The charges: He purposely opened the southwest border to an illegal-alien invasion and breached the public trust by lying about it.

The vote was 214-213, with all Democrats voting against impeaching the unindicted visa fraudster. The same three Republicans who ducked into the bushes and helped defeat the resolution last week did so again.

Now, the Senate will take up the matter, but the measure will almost certainly fail in the Democrat-controlled upper chamber.

Long Investigation

The indictment of Mayorkas for aiding and abetting the invasion, a federal felony, came after almost a year of compiling evidence that rolled out in five reports.

Article I details Mayorkas’ “willful and systemic refusal to comply with the law,” most notably by refusing to abide by and enforce the Immigration and Nationality Act.

The article detailed Mayorkas’ high crimes and misdemeanors, including creating “a catch and release scheme, whereby such aliens are unlawfully released, even without effective mechanisms to ensure appearances before the immigration courts for removal proceedings or to ensure removal in the case of aliens ordered removed.”

### [Short task]
Copy the stretch of the impeachment passage from "The indictment of" through "and Nationality Act.". You won't need the rows that follow.

### [Provided information]

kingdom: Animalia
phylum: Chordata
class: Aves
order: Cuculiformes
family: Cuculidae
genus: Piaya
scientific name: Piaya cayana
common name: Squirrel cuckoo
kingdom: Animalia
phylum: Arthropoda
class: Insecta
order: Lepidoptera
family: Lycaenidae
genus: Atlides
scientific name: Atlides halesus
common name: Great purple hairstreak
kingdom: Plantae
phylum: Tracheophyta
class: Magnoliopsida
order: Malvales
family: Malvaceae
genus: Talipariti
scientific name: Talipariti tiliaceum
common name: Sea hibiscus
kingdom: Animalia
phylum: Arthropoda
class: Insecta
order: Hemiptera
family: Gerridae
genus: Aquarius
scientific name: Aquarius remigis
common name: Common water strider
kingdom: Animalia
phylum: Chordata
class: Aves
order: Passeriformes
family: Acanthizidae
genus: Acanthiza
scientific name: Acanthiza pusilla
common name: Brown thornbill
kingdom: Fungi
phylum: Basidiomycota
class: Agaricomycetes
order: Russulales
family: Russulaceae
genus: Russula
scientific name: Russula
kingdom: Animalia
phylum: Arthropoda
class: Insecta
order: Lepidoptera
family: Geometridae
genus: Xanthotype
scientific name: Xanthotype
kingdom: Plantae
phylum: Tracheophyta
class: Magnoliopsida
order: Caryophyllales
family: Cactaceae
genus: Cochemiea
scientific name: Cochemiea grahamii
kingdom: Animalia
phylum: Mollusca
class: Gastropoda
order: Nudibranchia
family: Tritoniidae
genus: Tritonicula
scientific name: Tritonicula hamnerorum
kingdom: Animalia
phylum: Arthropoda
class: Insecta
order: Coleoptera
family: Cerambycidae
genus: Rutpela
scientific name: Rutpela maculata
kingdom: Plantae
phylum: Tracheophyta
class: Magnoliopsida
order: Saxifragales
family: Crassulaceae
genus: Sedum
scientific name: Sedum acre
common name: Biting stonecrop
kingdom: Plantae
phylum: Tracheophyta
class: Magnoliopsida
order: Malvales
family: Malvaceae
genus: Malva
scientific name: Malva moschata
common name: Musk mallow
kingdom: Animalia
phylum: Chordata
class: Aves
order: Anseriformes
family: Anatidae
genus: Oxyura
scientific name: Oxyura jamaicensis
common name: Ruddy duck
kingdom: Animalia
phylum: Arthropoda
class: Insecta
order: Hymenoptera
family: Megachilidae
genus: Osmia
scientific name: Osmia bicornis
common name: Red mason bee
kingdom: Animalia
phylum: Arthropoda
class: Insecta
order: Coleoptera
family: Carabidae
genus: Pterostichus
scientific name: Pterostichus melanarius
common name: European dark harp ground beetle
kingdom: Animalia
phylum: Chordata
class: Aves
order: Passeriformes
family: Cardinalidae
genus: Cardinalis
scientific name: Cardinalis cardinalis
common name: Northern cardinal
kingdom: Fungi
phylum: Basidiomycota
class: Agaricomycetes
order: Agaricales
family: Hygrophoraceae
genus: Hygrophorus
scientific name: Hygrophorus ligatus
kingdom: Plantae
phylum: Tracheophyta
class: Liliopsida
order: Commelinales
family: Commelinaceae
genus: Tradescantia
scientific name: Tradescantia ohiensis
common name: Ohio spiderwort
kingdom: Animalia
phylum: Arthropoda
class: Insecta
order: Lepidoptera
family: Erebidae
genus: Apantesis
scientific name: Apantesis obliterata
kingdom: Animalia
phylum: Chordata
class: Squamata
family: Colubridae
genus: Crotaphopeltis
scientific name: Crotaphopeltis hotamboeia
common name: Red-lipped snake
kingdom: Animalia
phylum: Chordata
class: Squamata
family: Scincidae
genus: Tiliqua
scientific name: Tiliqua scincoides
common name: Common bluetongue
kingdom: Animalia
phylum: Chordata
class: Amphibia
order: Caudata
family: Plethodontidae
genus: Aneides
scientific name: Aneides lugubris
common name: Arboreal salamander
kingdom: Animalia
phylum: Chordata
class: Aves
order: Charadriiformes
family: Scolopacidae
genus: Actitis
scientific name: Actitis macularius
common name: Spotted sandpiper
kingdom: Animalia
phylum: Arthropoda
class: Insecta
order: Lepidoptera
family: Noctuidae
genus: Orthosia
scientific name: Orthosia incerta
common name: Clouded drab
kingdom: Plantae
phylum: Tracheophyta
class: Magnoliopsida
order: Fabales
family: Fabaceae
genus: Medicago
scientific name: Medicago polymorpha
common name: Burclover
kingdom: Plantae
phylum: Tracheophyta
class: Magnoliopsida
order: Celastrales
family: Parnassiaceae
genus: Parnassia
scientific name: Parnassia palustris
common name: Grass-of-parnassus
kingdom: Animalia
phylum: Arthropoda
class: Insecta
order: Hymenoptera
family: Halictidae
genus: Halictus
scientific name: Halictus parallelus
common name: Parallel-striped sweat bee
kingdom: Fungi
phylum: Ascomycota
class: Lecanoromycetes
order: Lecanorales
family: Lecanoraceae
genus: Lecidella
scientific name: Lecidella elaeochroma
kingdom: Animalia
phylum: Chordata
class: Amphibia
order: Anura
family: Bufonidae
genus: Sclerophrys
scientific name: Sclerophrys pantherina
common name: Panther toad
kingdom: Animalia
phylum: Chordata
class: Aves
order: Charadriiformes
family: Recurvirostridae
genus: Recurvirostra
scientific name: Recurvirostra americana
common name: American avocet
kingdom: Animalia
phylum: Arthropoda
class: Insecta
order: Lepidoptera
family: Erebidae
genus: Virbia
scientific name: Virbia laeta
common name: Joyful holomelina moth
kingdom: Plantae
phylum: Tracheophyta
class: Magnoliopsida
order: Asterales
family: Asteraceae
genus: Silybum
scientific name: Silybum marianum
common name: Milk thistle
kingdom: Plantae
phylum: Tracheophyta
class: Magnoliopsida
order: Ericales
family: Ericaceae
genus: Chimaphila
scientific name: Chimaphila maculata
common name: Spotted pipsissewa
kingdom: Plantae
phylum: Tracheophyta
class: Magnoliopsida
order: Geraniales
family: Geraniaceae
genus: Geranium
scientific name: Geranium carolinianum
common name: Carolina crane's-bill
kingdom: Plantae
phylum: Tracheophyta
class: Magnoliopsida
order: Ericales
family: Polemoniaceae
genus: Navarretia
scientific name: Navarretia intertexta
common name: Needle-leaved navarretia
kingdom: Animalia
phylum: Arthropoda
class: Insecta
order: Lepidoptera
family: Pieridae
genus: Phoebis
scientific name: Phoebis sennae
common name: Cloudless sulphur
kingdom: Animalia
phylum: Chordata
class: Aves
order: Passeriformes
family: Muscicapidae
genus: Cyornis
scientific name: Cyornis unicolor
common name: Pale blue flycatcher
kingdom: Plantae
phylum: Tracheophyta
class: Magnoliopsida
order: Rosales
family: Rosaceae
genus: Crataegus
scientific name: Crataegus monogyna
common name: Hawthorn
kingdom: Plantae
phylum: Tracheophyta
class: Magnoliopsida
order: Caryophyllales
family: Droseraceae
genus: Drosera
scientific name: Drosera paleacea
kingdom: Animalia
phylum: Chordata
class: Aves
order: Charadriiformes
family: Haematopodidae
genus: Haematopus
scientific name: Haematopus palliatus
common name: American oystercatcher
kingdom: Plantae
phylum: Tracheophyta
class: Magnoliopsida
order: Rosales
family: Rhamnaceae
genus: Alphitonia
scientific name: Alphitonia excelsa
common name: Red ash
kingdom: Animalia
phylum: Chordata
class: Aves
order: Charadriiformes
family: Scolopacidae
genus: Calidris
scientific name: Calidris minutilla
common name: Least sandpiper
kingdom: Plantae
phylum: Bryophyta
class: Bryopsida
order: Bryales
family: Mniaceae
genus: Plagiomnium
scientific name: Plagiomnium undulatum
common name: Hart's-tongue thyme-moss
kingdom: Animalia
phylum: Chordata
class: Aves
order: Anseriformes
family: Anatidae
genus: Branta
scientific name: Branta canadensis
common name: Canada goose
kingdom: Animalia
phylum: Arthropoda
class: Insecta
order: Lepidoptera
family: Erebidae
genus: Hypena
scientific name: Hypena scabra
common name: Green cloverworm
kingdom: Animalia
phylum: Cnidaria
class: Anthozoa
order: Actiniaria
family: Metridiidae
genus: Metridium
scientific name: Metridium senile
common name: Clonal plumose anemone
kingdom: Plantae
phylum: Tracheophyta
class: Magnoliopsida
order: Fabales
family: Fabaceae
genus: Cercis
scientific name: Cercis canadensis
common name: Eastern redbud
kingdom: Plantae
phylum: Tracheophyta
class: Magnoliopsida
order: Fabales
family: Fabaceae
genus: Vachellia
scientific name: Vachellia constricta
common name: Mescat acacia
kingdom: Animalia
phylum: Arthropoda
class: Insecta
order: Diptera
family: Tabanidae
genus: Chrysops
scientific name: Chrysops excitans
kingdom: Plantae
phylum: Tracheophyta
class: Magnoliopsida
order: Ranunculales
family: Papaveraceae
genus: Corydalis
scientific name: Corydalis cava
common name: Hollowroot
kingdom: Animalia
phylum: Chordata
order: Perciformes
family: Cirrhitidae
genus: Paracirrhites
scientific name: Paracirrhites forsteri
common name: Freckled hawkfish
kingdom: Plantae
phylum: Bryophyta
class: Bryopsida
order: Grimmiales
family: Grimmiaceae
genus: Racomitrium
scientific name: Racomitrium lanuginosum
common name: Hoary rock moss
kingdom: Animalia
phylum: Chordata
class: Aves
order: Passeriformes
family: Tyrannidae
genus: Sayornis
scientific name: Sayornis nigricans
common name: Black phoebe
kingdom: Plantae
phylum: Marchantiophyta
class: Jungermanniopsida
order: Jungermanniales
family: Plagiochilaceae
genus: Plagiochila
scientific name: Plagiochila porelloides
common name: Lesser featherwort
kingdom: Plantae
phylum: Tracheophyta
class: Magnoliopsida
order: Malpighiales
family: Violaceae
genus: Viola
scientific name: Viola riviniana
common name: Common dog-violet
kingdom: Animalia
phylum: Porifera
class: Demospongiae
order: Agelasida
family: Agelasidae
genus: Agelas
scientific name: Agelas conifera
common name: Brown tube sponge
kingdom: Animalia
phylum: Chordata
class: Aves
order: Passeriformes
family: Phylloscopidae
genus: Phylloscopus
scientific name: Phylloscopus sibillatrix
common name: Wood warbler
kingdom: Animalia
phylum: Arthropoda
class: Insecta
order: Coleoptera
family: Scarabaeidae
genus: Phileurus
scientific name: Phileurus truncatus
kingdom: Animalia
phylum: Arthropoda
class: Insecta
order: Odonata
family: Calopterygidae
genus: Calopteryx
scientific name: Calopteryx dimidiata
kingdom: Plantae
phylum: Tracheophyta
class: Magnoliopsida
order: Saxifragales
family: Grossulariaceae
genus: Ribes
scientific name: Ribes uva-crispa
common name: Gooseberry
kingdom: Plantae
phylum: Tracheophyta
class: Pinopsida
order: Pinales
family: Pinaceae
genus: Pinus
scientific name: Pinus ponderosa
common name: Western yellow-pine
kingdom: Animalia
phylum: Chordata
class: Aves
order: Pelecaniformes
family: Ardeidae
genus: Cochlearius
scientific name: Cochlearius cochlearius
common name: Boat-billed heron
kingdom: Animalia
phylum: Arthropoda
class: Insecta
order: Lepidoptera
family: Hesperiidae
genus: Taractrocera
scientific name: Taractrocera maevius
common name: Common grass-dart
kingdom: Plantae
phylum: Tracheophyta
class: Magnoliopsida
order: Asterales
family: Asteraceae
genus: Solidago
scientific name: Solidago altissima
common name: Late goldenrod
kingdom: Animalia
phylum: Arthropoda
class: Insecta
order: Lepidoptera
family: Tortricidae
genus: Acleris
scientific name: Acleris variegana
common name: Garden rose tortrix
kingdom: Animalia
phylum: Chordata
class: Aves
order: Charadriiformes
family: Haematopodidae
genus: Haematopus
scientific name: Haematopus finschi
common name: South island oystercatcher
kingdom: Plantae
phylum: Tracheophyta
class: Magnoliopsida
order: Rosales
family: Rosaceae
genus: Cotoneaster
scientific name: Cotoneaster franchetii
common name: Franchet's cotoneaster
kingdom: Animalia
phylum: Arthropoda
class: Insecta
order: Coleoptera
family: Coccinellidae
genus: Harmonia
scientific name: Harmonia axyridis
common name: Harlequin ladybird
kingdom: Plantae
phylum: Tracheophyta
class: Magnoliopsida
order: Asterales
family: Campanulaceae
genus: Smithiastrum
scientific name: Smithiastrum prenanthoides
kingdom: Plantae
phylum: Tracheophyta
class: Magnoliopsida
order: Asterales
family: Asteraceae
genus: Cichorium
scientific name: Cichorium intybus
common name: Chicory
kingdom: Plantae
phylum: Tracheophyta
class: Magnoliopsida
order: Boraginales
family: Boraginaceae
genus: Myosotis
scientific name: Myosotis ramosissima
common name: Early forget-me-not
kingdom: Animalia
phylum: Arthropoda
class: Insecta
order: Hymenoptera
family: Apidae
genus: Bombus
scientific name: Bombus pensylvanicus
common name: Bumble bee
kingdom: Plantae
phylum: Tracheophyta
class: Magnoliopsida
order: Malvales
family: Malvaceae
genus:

### [Exercise answer]
The indictment of Mayorkas for aiding and abetting the invasion, a federal felony, came after almost a year of compiling evidence that rolled out in five reports.

Article I details Mayorkas’ “willful and systemic refusal to comply with the law,” most notably by refusing to abide by and enforce the Immigration and Nationality Act.